***** Material shown

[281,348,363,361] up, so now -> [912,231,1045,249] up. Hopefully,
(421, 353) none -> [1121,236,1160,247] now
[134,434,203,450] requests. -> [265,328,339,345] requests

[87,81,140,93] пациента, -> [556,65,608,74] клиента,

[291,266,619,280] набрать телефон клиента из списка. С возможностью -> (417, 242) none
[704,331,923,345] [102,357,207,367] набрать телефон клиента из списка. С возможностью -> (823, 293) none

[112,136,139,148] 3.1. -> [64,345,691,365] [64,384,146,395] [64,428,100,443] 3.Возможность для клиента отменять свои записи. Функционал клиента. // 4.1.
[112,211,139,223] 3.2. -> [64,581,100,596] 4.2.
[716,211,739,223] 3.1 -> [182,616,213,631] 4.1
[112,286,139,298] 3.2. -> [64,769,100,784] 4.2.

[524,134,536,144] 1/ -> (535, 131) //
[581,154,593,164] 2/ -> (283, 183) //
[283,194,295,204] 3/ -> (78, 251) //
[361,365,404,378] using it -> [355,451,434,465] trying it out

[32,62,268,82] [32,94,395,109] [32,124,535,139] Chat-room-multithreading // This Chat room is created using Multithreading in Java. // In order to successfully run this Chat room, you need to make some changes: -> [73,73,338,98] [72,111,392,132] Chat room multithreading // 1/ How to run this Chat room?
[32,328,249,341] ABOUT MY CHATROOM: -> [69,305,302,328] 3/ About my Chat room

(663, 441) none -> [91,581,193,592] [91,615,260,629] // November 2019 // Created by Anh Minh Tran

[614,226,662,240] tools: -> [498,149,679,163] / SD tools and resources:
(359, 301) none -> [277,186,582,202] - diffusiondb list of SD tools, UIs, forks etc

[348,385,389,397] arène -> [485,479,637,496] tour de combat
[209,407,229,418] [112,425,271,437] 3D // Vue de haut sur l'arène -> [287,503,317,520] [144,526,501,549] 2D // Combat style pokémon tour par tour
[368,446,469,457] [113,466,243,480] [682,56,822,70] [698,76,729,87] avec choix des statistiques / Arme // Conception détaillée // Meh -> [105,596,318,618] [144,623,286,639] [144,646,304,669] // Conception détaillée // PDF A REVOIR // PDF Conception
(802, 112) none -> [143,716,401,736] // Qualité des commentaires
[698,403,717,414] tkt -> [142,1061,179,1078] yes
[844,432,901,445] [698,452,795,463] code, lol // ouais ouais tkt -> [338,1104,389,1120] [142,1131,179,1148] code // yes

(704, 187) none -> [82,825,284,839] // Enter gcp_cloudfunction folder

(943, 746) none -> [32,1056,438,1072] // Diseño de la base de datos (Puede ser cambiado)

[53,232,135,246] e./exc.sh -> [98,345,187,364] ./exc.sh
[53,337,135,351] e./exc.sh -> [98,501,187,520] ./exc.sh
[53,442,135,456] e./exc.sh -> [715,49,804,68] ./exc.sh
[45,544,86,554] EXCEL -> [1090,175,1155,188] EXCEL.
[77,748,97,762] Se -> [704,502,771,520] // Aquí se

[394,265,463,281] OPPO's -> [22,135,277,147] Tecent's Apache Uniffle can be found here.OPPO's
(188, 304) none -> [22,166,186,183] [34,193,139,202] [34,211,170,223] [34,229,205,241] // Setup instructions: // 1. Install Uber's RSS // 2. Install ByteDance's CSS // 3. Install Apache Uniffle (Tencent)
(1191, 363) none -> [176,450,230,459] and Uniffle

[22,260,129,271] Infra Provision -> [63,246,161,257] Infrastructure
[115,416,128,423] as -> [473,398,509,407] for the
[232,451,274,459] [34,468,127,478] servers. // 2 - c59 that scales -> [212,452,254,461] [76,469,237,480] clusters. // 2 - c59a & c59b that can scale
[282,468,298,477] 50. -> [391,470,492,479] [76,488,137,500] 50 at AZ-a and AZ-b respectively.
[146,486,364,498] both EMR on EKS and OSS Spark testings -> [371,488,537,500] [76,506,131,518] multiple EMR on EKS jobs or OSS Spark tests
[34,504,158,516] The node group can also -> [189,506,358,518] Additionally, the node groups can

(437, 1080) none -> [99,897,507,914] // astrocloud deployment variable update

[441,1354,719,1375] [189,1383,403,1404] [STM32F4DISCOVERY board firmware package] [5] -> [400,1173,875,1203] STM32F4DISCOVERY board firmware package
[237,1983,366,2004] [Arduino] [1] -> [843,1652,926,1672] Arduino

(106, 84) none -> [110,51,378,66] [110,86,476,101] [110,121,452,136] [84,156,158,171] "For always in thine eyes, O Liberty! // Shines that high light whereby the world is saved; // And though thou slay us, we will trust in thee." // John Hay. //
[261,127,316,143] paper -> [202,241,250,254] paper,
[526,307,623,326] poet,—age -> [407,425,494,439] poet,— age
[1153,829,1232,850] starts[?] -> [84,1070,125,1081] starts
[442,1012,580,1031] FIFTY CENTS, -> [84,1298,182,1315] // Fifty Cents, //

**********

◆ **What the exercise asks**:
Reproduce word for word the material above, beginning with the line that contains "(704, 187) none" and ending with the line that contains "[526,307,623,326] poet,—age ->".

◆ **Response below**:
(704, 187) none -> [82,825,284,839] // Enter gcp_cloudfunction folder

(943, 746) none -> [32,1056,438,1072] // Diseño de la base de datos (Puede ser cambiado)

[53,232,135,246] e./exc.sh -> [98,345,187,364] ./exc.sh
[53,337,135,351] e./exc.sh -> [98,501,187,520] ./exc.sh
[53,442,135,456] e./exc.sh -> [715,49,804,68] ./exc.sh
[45,544,86,554] EXCEL -> [1090,175,1155,188] EXCEL.
[77,748,97,762] Se -> [704,502,771,520] // Aquí se

[394,265,463,281] OPPO's -> [22,135,277,147] Tecent's Apache Uniffle can be found here.OPPO's
(188, 304) none -> [22,166,186,183] [34,193,139,202] [34,211,170,223] [34,229,205,241] // Setup instructions: // 1. Install Uber's RSS // 2. Install ByteDance's CSS // 3. Install Apache Uniffle (Tencent)
(1191, 363) none -> [176,450,230,459] and Uniffle

[22,260,129,271] Infra Provision -> [63,246,161,257] Infrastructure
[115,416,128,423] as -> [473,398,509,407] for the
[232,451,274,459] [34,468,127,478] servers. // 2 - c59 that scales -> [212,452,254,461] [76,469,237,480] clusters. // 2 - c59a & c59b that can scale
[282,468,298,477] 50. -> [391,470,492,479] [76,488,137,500] 50 at AZ-a and AZ-b respectively.
[146,486,364,498] both EMR on EKS and OSS Spark testings -> [371,488,537,500] [76,506,131,518] multiple EMR on EKS jobs or OSS Spark tests
[34,504,158,516] The node group can also -> [189,506,358,518] Additionally, the node groups can

(437, 1080) none -> [99,897,507,914] // astrocloud deployment variable update

[441,1354,719,1375] [189,1383,403,1404] [STM32F4DISCOVERY board firmware package] [5] -> [400,1173,875,1203] STM32F4DISCOVERY board firmware package
[237,1983,366,2004] [Arduino] [1] -> [843,1652,926,1672] Arduino

(106, 84) none -> [110,51,378,66] [110,86,476,101] [110,121,452,136] [84,156,158,171] "For always in thine eyes, O Liberty! // Shines that high light whereby the world is saved; // And though thou slay us, we will trust in thee." // John Hay. //
[261,127,316,143] paper -> [202,241,250,254] paper,
[526,307,623,326] poet,—age -> [407,425,494,439] poet,— age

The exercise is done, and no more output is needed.